That these are hard times is a no brainer. Everyone is trying hard to save a coin here and there and tighten their belts. The reality is that majority of Kenyans are struggling to make ends meet, a new household survey shows.
According to the survey, mama mboga has become a key lending outlet. “Shopkeeper goods on credit has risen from 10 per cent in 2016 to 30 per cent in 2019, a huge leap,”
So influential is the mama mboga or shopkeeper that borrowing from them rose three fold in the last few years.
Due to poverty, borrowing is fast rising among Kenyans. And despite the spread of formal financing, more than 60 per cent of the population still uses informal borrowing solutions such as chamas, friends and family.
The most desperate take goods on credit from their local shopkeepers, just to get to the end of the month.
The findings are part of a survey released by FinAccess, which measures the access, usage, quality and impact of financial services in Kenya.
“Debt is used overwhelmingly for consumption, while savings are used for a range of purposes. Shopkeeper goods on credit has risen from 10 per cent in 2016 to 30 per cent in 2019,” states the report.
Taking loans from groups or chamas, family, friends and neighbours as well as taking credit from mobile banking platforms contribute to the perception that Kenyans are heavy borrowers.
But these debts come with challenges, as over 50 per cent of debtors sell their assets, and borrow or cut back on their expenses to repay their loans.
A quarter of these individuals have been overleveraged, with debt servicing and repayments consuming over half of their monthly expenditure.

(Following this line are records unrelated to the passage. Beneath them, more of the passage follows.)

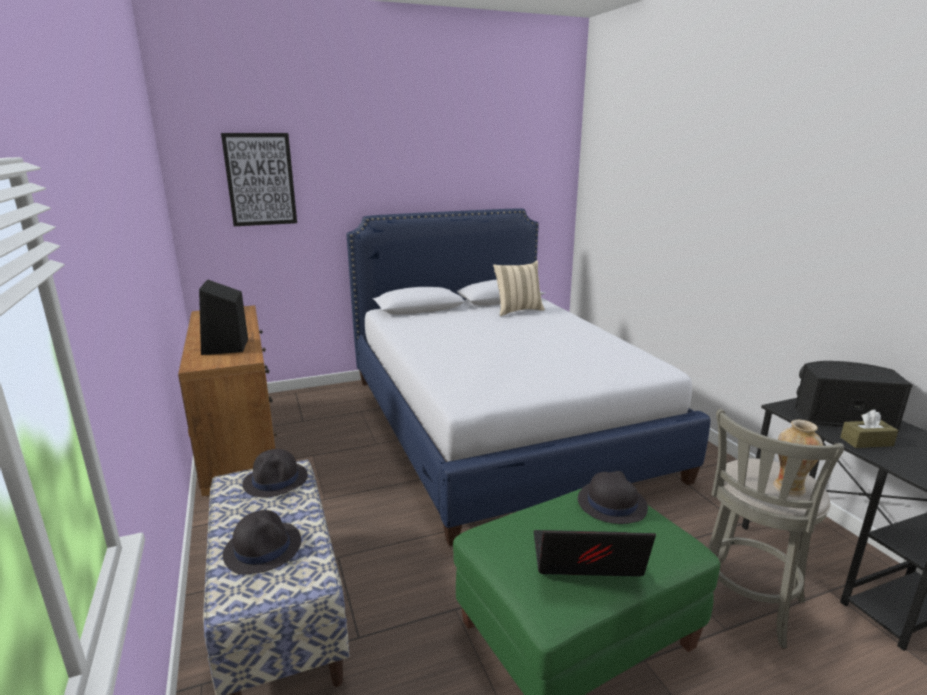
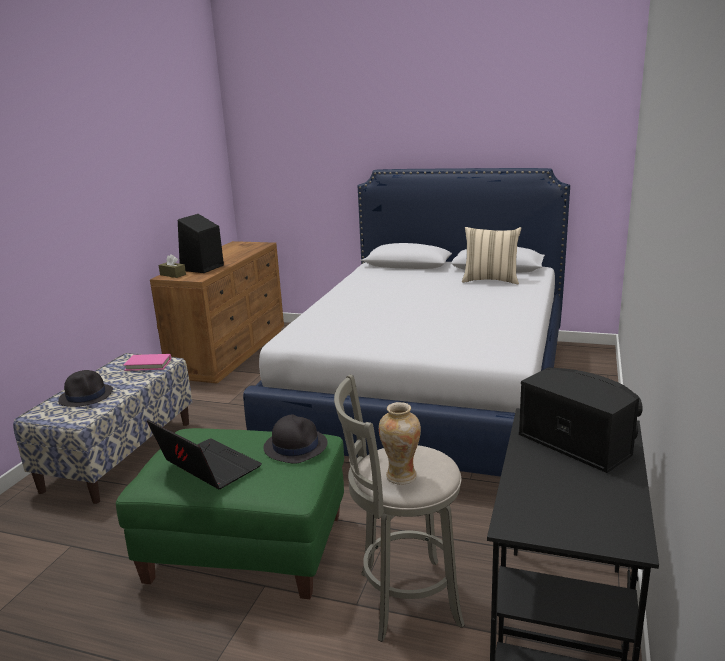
camera: 40 degrees right, 0 degrees up
(260, 180) = (292, 134): picture -> none
(276, 480) = (148, 364): black hat -> pink book
(866, 441) = (540, 466): brown tissue box -> brown tissue box (173, 275)

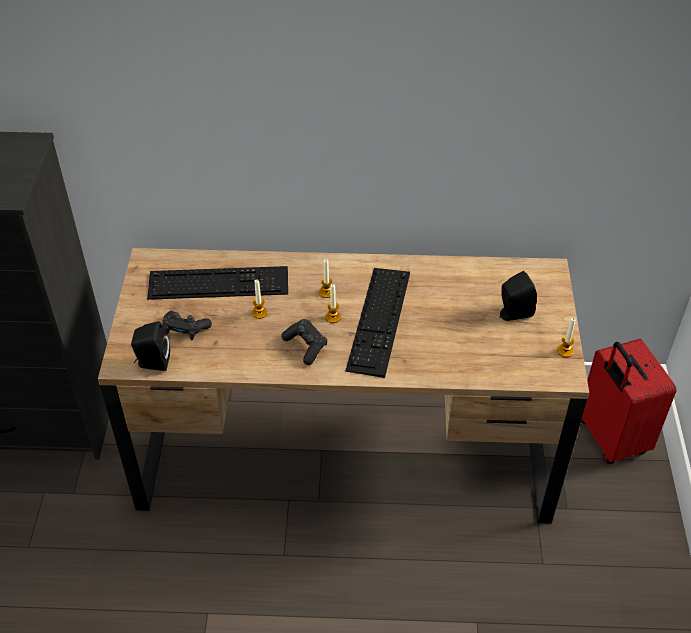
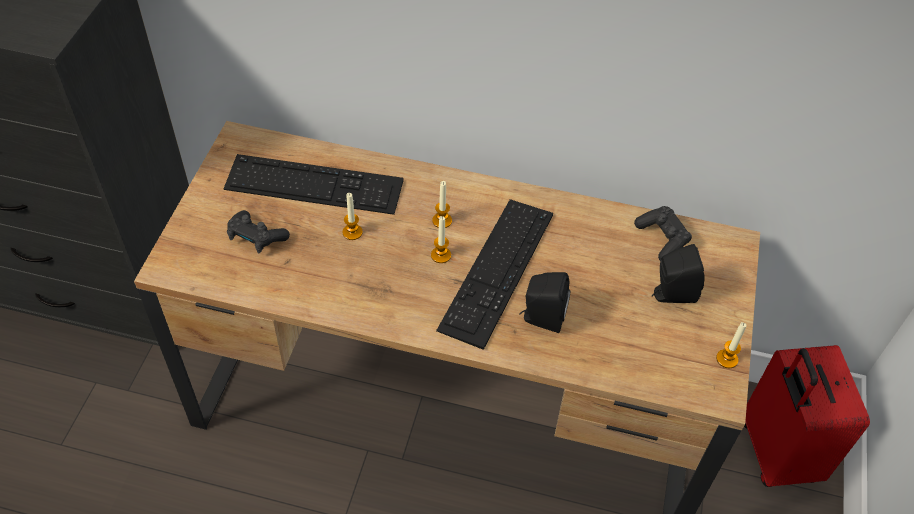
camera: 10 degrees right, 5 degrees up
(152, 363) = (204, 273): black speaker -> black speaker (541, 318)
(306, 346) = (396, 288): black game controller -> black game controller (662, 239)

About 18 per cent have effectively defaulted and over two thirds of borrowers experienced at least two of these circumstances.
In the same breadth, uptake of mobile banking has considerably gone up from 6 per cent to 10 per cent in the same 2016-2019 period.
This is mainly deployed in bill payment as nearly half of internal remittances are now digital.
Saccos, microfinance institutions and traditional banking (not including mobile banking) on the other hand, are no longer highly regarded by a majority of Kenyans.
Use of mobile money, mobile banking and digital apps has risen considerably, with digital apps now being used by two million people. About 79 per cent of Kenyans have mobile money accounts, 25 per cent have mobile bank accounts, while 8 per cent take digital loans.
The survey also intimates that Kenyans are becoming a more saving people, which is paradoxical, based on their borrowing nature.
The mobile wallet, the survey states, is the most popular saving device.